[[ DATA EXCERPTS, beginning ]]

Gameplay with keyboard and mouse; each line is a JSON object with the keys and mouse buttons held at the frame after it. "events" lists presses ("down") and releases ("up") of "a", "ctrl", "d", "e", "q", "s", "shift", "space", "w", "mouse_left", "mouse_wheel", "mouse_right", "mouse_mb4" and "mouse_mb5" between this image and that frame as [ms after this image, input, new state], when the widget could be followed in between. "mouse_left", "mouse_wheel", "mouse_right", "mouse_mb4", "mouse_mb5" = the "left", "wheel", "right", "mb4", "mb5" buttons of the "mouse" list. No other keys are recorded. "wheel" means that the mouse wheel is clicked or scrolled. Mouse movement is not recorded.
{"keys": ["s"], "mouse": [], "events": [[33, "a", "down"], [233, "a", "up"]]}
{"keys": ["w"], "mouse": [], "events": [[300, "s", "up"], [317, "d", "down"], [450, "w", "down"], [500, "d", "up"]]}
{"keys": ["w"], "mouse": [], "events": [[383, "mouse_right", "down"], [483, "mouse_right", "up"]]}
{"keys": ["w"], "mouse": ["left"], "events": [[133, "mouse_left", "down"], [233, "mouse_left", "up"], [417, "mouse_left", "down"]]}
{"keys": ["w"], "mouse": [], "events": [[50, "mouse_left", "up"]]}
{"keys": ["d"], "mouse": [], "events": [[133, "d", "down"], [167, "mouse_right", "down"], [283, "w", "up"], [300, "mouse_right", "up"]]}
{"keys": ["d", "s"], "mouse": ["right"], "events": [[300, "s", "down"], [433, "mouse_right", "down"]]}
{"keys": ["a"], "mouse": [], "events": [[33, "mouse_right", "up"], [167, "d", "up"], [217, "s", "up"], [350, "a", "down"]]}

[[ DATA EXCERPTS, end ]]

#### REQUIREMENT:
Print every record exactly, so that each word matches what is written above.

#### YOUR SOLUTION:
Gameplay with keyboard and mouse; each line is a JSON object with the keys and mouse buttons held at the frame after it. "events" lists presses ("down") and releases ("up") of "a", "ctrl", "d", "e", "q", "s", "shift", "space", "w", "mouse_left", "mouse_wheel", "mouse_right", "mouse_mb4" and "mouse_mb5" between this image and that frame as [ms after this image, input, new state], when the widget could be followed in between. "mouse_left", "mouse_wheel", "mouse_right", "mouse_mb4", "mouse_mb5" = the "left", "wheel", "right", "mb4", "mb5" buttons of the "mouse" list. No other keys are recorded. "wheel" means that the mouse wheel is clicked or scrolled. Mouse movement is not recorded.
{"keys": ["s"], "mouse": [], "events": [[33, "a", "down"], [233, "a", "up"]]}
{"keys": ["w"], "mouse": [], "events": [[300, "s", "up"], [317, "d", "down"], [450, "w", "down"], [500, "d", "up"]]}
{"keys": ["w"], "mouse": [], "events": [[383, "mouse_right", "down"], [483, "mouse_right", "up"]]}
{"keys": ["w"], "mouse": ["left"], "events": [[133, "mouse_left", "down"], [233, "mouse_left", "up"], [417, "mouse_left", "down"]]}
{"keys": ["w"], "mouse": [], "events": [[50, "mouse_left", "up"]]}
{"keys": ["d"], "mouse": [], "events": [[133, "d", "down"], [167, "mouse_right", "down"], [283, "w", "up"], [300, "mouse_right", "up"]]}
{"keys": ["d", "s"], "mouse": ["right"], "events": [[300, "s", "down"], [433, "mouse_right", "down"]]}
{"keys": ["a"], "mouse": [], "events": [[33, "mouse_right", "up"], [167, "d", "up"], [217, "s", "up"], [350, "a", "down"]]}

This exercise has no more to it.